The apartment I’m staying in is stylish, yuppie-looking with hard-wood floors, and decked almost exclusively in white, black and red. By an ironic twist of events, I will have this place to myself. The owner (who is not around), according to his niece Carina, is himself a designer, and furnished the apartment to the tiniest detail.


Walked down the La Rambla for a bit, a wide pedestrian, kilometre-long street leading to the sea with various bric-a-bracs, street performers, pet-hawkers, flower-shops and gypsies but took a sharp right into the the Mercat de Bouqueria, a marketplace of sorts that always draws me in no matter which country I visit.
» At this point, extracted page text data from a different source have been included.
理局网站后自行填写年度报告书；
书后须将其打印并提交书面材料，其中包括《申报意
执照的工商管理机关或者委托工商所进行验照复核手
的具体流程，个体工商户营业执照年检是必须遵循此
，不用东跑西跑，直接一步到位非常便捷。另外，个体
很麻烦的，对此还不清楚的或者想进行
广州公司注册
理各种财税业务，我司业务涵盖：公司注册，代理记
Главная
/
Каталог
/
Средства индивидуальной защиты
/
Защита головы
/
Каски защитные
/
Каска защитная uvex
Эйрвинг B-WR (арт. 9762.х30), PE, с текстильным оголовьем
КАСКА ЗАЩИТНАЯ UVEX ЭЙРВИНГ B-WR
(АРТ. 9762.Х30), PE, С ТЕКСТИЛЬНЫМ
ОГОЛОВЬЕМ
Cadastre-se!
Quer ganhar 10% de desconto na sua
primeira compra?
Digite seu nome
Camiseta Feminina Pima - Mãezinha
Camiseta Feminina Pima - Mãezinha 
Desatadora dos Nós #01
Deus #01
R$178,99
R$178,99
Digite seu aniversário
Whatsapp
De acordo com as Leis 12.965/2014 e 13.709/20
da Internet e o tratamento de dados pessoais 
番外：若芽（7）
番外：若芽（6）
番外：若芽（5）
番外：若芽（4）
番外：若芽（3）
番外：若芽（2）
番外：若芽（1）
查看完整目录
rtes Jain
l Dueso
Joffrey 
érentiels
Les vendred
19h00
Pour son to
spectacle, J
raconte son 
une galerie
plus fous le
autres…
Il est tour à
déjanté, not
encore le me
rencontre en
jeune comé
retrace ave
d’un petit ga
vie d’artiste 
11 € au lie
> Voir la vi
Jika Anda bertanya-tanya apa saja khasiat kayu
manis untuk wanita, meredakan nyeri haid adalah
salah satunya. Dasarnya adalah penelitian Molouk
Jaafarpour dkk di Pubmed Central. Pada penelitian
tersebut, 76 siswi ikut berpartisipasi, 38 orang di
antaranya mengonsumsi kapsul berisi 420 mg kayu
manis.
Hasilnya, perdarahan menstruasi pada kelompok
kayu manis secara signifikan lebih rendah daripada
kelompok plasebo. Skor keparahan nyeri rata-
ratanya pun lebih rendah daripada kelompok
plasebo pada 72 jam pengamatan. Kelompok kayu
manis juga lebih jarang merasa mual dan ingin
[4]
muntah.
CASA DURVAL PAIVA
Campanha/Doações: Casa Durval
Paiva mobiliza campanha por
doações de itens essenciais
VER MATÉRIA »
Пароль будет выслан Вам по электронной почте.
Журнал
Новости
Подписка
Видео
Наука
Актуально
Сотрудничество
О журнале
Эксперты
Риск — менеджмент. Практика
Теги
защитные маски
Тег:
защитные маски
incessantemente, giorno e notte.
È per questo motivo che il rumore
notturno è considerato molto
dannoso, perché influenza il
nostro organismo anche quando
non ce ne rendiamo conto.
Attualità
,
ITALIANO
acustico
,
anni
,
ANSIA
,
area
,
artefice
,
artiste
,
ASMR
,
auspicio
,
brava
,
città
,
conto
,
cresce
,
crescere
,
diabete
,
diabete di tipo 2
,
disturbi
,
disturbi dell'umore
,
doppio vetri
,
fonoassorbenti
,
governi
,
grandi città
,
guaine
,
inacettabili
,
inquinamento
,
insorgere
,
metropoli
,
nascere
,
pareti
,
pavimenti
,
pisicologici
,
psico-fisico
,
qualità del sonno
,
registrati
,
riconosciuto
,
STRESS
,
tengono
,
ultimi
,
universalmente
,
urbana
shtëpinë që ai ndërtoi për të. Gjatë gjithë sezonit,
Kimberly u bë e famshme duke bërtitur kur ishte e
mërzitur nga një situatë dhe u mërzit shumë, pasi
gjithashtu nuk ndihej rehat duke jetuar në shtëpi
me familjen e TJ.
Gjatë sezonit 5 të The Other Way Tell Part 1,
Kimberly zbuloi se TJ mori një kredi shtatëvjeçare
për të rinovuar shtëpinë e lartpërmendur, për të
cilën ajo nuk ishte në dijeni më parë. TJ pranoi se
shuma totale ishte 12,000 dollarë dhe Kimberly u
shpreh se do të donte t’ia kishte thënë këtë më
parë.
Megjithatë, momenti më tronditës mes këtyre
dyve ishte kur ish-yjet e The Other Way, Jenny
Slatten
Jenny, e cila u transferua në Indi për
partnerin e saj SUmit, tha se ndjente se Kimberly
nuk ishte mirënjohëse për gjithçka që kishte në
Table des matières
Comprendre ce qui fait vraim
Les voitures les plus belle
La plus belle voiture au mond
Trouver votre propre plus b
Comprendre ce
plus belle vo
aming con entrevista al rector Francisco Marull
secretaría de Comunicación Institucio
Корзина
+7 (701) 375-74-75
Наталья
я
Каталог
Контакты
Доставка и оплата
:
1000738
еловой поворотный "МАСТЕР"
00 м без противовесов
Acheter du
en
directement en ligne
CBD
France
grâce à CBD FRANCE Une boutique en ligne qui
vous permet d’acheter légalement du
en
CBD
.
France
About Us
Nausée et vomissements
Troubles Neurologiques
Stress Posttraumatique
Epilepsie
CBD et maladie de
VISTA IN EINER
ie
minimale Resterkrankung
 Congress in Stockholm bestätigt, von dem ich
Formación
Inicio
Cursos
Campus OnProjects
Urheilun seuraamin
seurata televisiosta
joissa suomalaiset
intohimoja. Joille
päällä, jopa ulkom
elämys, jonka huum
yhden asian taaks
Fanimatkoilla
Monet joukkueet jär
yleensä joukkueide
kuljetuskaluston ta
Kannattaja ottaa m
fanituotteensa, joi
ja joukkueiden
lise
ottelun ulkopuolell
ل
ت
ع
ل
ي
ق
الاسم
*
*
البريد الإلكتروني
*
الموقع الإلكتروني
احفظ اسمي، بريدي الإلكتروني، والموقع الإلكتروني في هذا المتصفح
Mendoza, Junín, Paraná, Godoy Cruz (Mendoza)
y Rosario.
Took the metro down to La Sagrada Familia, or the Exploratory Temple as they called it – wonderfully gothic with a macabre fairy-tale twist in its spires (if that is what you can even call it), incredibly, bulbously gorgeous, and intended to render speechless. No reservoir of words can righteously describe it – but Let’s Go Guide says it more irreverently: “Even if you have to crawl there, you must see it”.
It is a startling sight, despite the unsightly cranes and scaffolding.


Conceived in the late 19th century, construction is still unfinished, and thankfully still on-going. It is not a Cathedral (for that honours belongs to some other Catalan Cathedral built in the corresponding time period), but rather some kind of allegorical edifice linked to the Christian cosmos of Christ, The Virgin, His evangelists, Virtues and Sin.



I went back via the Ruta de Modernisme (apparently not only Gaudi’s buildings lay along this route) walk and in the district of the L’Eixemple and the Passeig de Gracia, Barcelona seems to be stuck in a 1920s time-warp, at least from the faded glory of the buildings and their gently gilded balconies.